[Information given]
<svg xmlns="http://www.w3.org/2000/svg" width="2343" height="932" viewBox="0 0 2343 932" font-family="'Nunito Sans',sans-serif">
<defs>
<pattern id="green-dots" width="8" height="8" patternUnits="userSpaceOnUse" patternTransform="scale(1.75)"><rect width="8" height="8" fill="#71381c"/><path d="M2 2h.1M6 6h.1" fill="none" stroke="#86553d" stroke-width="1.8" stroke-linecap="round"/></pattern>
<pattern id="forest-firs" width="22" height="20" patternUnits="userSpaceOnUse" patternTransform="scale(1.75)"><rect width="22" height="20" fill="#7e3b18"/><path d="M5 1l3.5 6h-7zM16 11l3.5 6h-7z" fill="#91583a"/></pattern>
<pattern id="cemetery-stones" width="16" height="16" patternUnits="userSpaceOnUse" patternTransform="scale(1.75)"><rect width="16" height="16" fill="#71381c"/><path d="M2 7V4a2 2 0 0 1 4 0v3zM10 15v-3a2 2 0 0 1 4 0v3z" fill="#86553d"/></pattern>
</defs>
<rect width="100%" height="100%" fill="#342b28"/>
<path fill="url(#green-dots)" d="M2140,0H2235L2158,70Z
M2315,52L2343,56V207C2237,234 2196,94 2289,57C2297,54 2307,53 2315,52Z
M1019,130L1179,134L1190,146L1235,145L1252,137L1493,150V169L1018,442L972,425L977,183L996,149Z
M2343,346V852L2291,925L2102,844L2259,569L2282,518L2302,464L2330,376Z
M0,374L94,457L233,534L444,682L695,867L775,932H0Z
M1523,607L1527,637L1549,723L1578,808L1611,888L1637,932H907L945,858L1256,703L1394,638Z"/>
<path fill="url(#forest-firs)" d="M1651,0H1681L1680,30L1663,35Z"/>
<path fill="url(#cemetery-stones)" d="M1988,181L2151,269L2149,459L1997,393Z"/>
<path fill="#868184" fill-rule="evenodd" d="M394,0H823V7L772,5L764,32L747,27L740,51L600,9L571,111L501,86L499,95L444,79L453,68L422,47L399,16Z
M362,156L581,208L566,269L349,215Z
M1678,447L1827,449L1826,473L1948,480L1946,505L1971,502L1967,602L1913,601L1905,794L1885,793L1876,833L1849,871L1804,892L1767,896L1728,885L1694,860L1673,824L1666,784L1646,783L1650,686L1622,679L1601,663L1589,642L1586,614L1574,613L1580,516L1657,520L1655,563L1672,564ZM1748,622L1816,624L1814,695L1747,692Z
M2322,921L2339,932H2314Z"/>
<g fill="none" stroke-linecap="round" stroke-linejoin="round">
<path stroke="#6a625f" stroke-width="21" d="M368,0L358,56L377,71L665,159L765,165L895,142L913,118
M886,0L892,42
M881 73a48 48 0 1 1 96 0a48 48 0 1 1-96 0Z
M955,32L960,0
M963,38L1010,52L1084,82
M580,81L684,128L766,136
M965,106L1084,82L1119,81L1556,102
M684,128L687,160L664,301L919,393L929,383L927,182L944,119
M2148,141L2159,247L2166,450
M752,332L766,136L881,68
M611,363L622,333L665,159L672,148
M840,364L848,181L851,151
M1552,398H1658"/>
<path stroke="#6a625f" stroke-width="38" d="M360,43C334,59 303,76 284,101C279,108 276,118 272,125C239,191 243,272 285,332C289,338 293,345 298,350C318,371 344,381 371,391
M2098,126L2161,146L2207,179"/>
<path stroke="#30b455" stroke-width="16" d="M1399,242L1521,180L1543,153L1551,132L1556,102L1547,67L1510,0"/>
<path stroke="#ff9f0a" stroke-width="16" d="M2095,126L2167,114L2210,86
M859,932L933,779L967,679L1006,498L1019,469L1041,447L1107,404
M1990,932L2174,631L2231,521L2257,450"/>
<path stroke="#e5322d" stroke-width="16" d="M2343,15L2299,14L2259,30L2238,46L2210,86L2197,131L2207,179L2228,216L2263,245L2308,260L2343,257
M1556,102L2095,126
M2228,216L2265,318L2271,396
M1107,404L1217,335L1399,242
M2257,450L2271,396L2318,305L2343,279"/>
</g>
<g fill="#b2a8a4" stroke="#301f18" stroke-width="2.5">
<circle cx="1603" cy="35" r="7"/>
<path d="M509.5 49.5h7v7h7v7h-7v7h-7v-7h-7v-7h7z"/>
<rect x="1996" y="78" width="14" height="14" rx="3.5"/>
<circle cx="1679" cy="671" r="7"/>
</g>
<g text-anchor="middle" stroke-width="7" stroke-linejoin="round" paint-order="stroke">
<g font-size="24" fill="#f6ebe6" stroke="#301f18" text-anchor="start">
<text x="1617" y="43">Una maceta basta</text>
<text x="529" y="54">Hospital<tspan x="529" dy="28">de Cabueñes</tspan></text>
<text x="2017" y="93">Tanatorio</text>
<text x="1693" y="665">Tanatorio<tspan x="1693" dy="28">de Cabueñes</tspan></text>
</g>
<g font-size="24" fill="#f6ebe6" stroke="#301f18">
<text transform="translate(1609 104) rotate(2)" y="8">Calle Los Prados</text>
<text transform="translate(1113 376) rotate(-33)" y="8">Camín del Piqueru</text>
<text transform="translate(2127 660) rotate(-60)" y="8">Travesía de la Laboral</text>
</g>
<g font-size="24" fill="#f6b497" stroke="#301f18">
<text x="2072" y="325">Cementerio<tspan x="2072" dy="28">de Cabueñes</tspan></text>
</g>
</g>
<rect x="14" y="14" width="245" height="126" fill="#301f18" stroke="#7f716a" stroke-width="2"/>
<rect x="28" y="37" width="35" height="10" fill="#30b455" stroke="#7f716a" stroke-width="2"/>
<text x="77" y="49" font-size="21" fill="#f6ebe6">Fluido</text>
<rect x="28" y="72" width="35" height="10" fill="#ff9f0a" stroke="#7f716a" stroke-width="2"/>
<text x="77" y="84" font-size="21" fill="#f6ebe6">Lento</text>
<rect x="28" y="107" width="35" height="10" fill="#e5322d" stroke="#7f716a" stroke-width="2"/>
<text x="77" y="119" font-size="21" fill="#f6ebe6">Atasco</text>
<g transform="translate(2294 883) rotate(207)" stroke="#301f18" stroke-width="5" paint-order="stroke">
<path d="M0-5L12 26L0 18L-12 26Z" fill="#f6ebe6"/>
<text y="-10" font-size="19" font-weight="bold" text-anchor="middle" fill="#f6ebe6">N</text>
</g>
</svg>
...
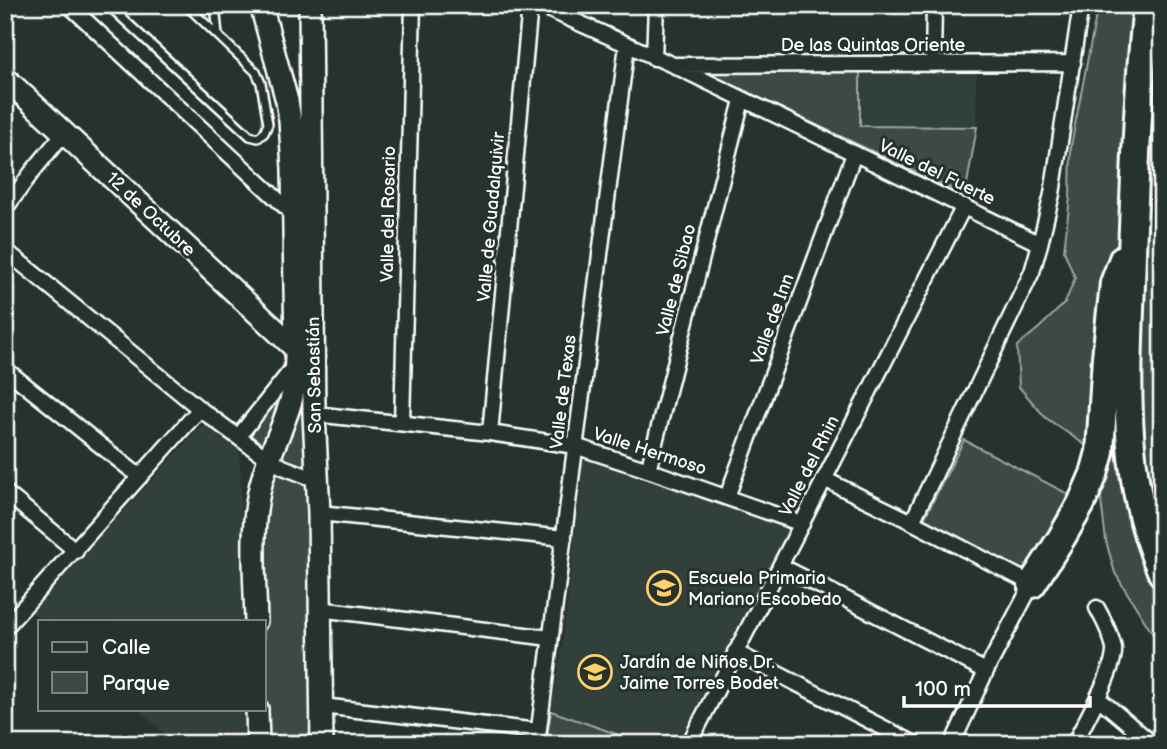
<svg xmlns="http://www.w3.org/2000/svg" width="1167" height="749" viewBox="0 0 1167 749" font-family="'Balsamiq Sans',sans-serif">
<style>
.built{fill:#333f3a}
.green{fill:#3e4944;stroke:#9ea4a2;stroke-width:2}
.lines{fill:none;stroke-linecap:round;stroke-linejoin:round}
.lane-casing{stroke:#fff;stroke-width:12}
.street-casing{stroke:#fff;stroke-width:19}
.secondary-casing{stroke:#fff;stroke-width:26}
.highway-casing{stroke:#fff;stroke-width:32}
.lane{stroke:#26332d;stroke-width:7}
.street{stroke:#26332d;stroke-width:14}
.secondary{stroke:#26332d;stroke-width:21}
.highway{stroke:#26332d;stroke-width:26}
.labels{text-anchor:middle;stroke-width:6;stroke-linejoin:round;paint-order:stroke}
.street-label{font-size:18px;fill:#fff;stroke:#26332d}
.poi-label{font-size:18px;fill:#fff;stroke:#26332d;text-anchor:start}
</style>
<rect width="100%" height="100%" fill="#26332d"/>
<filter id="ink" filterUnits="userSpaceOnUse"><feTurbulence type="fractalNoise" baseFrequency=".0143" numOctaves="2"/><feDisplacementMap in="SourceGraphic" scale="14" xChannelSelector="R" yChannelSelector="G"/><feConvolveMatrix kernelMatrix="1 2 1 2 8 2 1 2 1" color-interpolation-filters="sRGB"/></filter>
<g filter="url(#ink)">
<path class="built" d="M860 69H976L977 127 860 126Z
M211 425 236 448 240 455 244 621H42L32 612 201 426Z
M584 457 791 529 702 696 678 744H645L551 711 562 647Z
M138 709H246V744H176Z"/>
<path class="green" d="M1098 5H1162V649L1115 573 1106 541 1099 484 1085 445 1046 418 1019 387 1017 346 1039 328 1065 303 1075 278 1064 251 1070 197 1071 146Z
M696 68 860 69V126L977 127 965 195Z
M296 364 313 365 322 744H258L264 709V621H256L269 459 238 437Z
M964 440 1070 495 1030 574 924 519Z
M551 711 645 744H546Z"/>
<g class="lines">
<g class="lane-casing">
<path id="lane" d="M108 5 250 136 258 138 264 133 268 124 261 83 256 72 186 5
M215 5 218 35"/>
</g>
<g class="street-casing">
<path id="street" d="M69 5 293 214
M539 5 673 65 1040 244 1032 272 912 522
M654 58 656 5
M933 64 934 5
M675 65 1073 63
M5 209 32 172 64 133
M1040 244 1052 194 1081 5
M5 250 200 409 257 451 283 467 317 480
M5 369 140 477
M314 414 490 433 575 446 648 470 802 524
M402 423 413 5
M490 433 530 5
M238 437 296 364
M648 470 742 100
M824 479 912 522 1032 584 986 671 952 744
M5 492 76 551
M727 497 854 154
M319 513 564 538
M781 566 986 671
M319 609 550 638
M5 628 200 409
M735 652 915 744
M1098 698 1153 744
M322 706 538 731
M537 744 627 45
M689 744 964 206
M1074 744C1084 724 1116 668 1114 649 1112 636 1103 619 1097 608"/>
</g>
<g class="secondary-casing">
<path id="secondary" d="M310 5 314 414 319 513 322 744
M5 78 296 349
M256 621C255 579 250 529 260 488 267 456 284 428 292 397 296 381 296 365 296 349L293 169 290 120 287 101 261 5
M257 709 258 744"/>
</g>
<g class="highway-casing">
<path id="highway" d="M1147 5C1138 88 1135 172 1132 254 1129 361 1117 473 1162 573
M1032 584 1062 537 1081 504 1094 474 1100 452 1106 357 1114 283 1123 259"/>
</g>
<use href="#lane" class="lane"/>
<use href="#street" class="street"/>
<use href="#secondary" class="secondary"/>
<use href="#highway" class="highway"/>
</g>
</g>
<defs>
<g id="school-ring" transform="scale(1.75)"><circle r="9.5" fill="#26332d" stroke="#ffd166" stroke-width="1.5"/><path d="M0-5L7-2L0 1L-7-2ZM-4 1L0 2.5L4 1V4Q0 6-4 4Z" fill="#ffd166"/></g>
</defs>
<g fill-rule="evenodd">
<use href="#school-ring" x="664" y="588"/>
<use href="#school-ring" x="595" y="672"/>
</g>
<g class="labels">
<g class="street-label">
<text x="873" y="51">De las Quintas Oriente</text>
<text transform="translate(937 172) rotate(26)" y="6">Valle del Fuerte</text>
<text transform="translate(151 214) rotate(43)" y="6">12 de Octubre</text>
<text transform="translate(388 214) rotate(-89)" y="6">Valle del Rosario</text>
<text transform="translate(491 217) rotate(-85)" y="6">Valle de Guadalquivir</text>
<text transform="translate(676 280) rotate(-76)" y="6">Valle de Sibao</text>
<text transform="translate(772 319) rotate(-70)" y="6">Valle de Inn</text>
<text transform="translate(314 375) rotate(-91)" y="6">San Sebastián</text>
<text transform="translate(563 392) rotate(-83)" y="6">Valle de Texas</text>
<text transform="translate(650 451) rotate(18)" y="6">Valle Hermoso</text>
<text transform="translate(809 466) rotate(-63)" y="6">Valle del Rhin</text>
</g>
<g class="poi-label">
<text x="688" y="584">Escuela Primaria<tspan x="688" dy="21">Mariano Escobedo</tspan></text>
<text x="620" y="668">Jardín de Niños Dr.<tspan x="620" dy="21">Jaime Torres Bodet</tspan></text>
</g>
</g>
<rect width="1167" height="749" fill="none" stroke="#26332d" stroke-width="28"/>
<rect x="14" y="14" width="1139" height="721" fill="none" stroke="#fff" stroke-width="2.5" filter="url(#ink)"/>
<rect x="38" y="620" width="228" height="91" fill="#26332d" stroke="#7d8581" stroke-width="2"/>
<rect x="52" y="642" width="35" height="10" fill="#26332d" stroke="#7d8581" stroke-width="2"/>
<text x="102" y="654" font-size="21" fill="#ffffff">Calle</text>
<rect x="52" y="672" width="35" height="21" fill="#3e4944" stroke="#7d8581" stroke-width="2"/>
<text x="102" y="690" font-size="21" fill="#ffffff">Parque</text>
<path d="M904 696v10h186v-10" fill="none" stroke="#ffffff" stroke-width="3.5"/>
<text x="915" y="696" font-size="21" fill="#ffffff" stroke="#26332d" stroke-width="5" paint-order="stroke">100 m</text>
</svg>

[What is being asked] Note every line of the entries in which "lines" appears, and copy it down.

[Your solution]
.lines{fill:none;stroke-linecap:round;stroke-linejoin:round}
<g class="lines">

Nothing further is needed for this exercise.